5. Coopération internationale (Recommandations 36 à 40) 

Isolement préoccupant :

– Demandes ciblant des crimes mineurs : L’entraide judiciaire se limite au détournement de fonds ou au trafic de stupéfiants, ignorant le FT et la restitution des avoirs (p. 16).

– ANRF inactive : L’agence financière « ne sollicite pas la coopération internationale » par manque de ressources (p. 16).

– Échanges sectoriels inexistants : Aucune coopération sur la transparence des bénéficiaires effectifs ou la supervision des institutions financières avec des homologues étrangers (p. 16).

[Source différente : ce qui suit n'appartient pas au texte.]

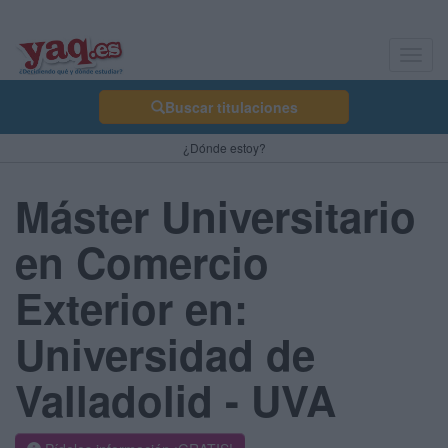
Toggl
navig
Buscar titulaciones
¿Dónde estoy?
Máster Universitario
en Comercio
Exterior en:
Universidad de
Valladolid - UVA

Un tableau technique accablant

Le rapport attribue à Djibouti des notations sévères dans son annexe technique :

– Efficacité globale : « Faible » pour 8 des 11 résultats immédiats (p. 17).

– Conformité : 15 recommandations sur 40 sont « partiellement conformes » (PC) ou « non conformes » (NC), dont les fondamentales : R.1 (PC), R.4 (PC), R.5 (PC), R.6 (PC), R.8 (PC), R.15 (NC) (p. 18-19).

Actions prioritaires : Une feuille de route urgente

Le MENAFATF exige que Djibouti :

a. Mette à jour d’urgence son ENR pour inclure la corruption, les flux transfrontaliers et le FT interne (FRUD Armé).

b. Systématise les enquêtes financières parallèles pour tous les crimes générant des profits.

c. Opérationnalise le gel des avoirs terroristes (SFC) et forme les institutions financières.

d. Renforce la supervision des banques, change manuel et EPNFD avec des sanctions dissuasives.

e. Améliore la transparence des bénéficiaires effectifs et la coopération internationale.

Conclusion 

Si Djibouti a initié des réformes (loi de mars 2024, stratégie nationale), le rapport souligne un « décalage » persistant entre les risques et les actions (p. 11). Dans un contexte régional instable (voisinage avec la Somalie, le Yémen), ces faiblesses font de son système financier une cible pour les réseaux criminels et terroristes. La balle est désormais dans le camp des autorités djiboutiennes : sans mise en œuvre rapide des recommandations, le pays s’expose à un grey-listing aux conséquences économiques sévères.